Every record must be retyped as it stands.

• _Dataset content_
**********
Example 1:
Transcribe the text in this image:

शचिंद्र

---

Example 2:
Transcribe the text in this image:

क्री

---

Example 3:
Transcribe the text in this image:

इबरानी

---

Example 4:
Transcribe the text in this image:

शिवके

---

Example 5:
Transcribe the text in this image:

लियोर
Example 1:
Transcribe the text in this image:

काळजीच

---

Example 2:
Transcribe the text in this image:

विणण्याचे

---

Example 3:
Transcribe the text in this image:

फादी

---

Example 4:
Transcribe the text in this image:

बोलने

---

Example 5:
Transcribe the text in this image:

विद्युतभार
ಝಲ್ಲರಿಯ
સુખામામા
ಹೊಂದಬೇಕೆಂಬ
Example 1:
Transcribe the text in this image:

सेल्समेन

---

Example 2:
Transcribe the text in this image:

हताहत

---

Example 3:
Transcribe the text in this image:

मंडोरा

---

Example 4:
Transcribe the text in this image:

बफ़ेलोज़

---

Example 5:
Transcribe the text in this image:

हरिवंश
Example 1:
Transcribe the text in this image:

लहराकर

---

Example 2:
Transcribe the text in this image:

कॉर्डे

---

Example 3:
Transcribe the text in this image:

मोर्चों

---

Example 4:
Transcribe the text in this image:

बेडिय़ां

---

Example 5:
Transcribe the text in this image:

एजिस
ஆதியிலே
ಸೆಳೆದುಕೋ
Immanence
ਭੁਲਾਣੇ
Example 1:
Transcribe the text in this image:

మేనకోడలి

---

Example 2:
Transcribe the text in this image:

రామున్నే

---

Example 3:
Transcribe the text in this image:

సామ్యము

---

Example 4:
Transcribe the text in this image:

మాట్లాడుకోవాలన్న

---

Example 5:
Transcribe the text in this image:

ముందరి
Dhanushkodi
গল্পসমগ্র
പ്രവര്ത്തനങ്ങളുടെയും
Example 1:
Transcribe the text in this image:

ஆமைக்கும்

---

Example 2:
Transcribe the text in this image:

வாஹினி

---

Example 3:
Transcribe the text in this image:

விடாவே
**********
• _Answer to this exercise_
Example 1:
Transcribe the text in this image:

शचिंद्र

---

Example 2:
Transcribe the text in this image:

क्री

---

Example 3:
Transcribe the text in this image:

इबरानी

---

Example 4:
Transcribe the text in this image:

शिवके

---

Example 5:
Transcribe the text in this image:

लियोर
Example 1:
Transcribe the text in this image:

काळजीच

---

Example 2:
Transcribe the text in this image:

विणण्याचे

---

Example 3:
Transcribe the text in this image:

फादी

---

Example 4:
Transcribe the text in this image:

बोलने

---

Example 5:
Transcribe the text in this image:

विद्युतभार
ಝಲ್ಲರಿಯ
સુખામામા
ಹೊಂದಬೇಕೆಂಬ
Example 1:
Transcribe the text in this image:

सेल्समेन

---

Example 2:
Transcribe the text in this image:

हताहत

---

Example 3:
Transcribe the text in this image:

मंडोरा

---

Example 4:
Transcribe the text in this image:

बफ़ेलोज़

---

Example 5:
Transcribe the text in this image:

हरिवंश
Example 1:
Transcribe the text in this image:

लहराकर

---

Example 2:
Transcribe the text in this image:

कॉर्डे

---

Example 3:
Transcribe the text in this image:

मोर्चों

---

Example 4:
Transcribe the text in this image:

बेडिय़ां

---

Example 5:
Transcribe the text in this image:

एजिस
ஆதியிலே
ಸೆಳೆದುಕೋ
Immanence
ਭੁਲਾਣੇ
Example 1:
Transcribe the text in this image:

మేనకోడలి

---

Example 2:
Transcribe the text in this image:

రామున్నే

---

Example 3:
Transcribe the text in this image:

సామ్యము

---

Example 4:
Transcribe the text in this image:

మాట్లాడుకోవాలన్న

---

Example 5:
Transcribe the text in this image:

ముందరి
Dhanushkodi
গল্পসমগ্র
പ്രവര്ത്തനങ്ങളുടെയും
Example 1:
Transcribe the text in this image:

ஆமைக்கும்

---

Example 2:
Transcribe the text in this image:

வாஹினி

---

Example 3:
Transcribe the text in this image:

விடாவே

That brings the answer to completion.